You can't spend years living on the West Coast of the United States and not travel to Mexico! It's just not done... I vaguely remember my first trip to Tijuana and some beach--I think it was called Rosarita--in the sixties. We drove down from Los Angeles, and all you had to show at the border was your drivers license.
I wasn't art journaling then... just writing. And over the years those journals were lost. I'm happy to say I still have every art journal. I think they now number thirty-something...
Here are some of my Mexico pages.
I loved this colorful Puerto Vallarta balcony with its bougainvillea, banner of square paper cut-outs and interesting brickwork.
Up in the mountains from Mazatlan is the small town of Malpica, in the municipality of Concordia, Sinaloa. Only about 700 people live here in about 200 houses.
The "official symbol" of Manzanillo is this huge turquoise sculpture called the "Monumento al Pez Vela" or "The Blue Sailfish." At 30 meters tall and 25 meters wide, it dominates the malecon.

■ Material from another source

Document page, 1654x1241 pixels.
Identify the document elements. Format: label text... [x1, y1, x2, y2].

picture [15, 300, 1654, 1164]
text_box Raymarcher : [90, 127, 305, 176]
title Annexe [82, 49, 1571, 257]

It signifies the most important sport in Manzanillo, fishing. Manzanillo is considered the world capital of sailfish sport fishing, with fishing tournaments year round.
The statue was created by premier Mexican sculptor., Sebastian. A member of the World Arts Council Forum based in Geneva, he has gained worldwide fame designing sculptures using complex geometric shapes.
Locals call the statue “el camaron” due to its remarkable resemblance to a giant shrimp.
On the beach at Mismaloya, just south of Puerto Vallarta, I met some charming teens, and one agreed that I could sketch her. Sketching in an art journal attracts interest and is a wonderful way to connect with locals. This is Mayra.
In four weeks at a school in Puerto Vallarta I got a TEFL certificate, and stayed in a hotel with what I called, "the world's smallest kitchen." Sadly, I'm told by friends who live there, this hotel was later closed and has since been demolished.